McCall’s has some patterns that might be useful. There’s a simple buttoned vest pattern (8285, for men and women.) Under costumes, there is a pirate’s costume that includes a laced placket shirt and a very simple vest. Again, forget the trousers. But for a more formal but Plain suit that would not require a tie, I like the look of the Civil War uniform, 4745. There is a single-breasted tunic jacket and button fly trousers that are more than basic costume pieces. Made in black or dark grey, with plain buttons, it would be nice for a wedding or Sunday, without looking costumey or like a uniform.

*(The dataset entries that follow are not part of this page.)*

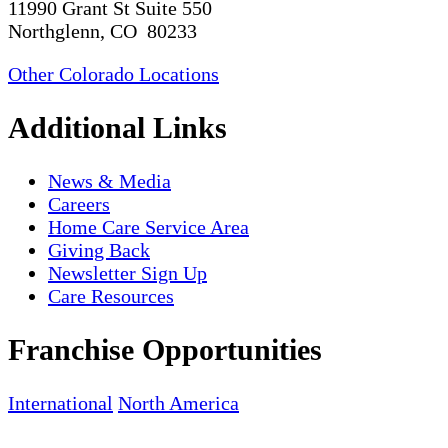
11990 Grant St Suite 550
Northglenn, CO 80233
Other Colorado Locations
Additional Links
News & Media
Careers
Home Care Service Area
Giving Back
Newsletter Sign Up
Care Resources
Franchise Opportunities
International
North America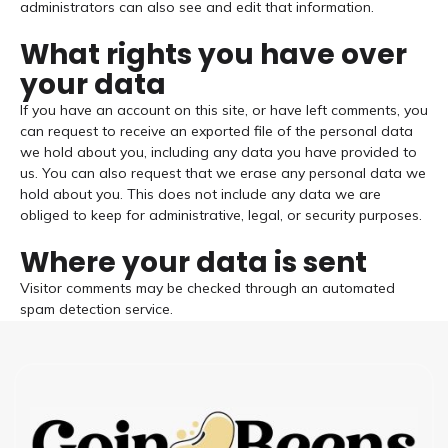
administrators can also see and edit that information.
What rights you have over
your data
If you have an account on this site, or have left comments, you
can request to receive an exported file of the personal data
we hold about you, including any data you have provided to
us. You can also request that we erase any personal data we
hold about you. This does not include any data we are
obliged to keep for administrative, legal, or security purposes.
Where your data is sent
Visitor comments may be checked through an automated
spam detection service.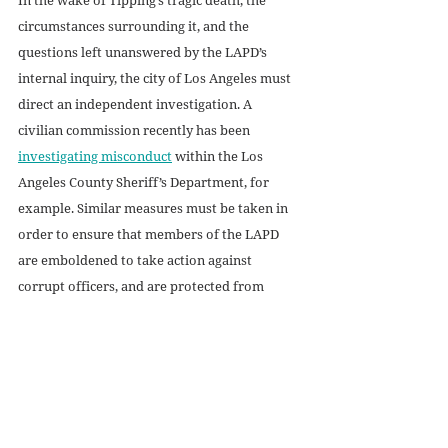
circumstances surrounding it, and the 
questions left unanswered by the LAPD’s 
internal inquiry, the city of Los Angeles must 
direct an independent investigation. A 
civilian commission recently has been 
investigating misconduct
 within the Los 
Angeles County Sheriff’s Department, for 
example. Similar measures must be taken in 
order to ensure that members of the LAPD 
are emboldened to take action against 
corrupt officers, and are protected from 
retributive violence when they do.
No justice or peace can prevail in American 
policing while the Blue Wall of Silence still 
stands.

Simplicity  has some useful men’s and boys’ patterns. Pattern 2741 is a simple shirt and vest, also sized for women. For the rugged fella, there’s a husky/big and tall pattern for men and boys for shirts and vests (4975). If you are inclined to make trousers, Simplicity has 4760, shirts and pants for men and boys. One (7030) includes a shirt, vest and suspenders (braces) sized for men and boys. In costumes, Simplicity has a men’s caped coat (2517) which may not look so Plain, but is very practical – the cape sheds water and keeps the coat from getting soaked. Make it in wool. I like the looks of 2895, a Western style pattern, to make a frock coat, shirt and vest in men’s sizes. If a man wanted a more medieval or peasant type shirt for comfort, there’s 3519, which has dropped shoulders and a placket front.

Men’s clothing may take a little longer to make because of all the fitting, but it is worth the effort, considering that men wear their clothes for years. My grandmother made pants, shirts and suits for men all her life; my grandfather and uncle were quite well-dressed! And I wonder if some of their Pendleton wool shirts, made by Nana, are still being worn!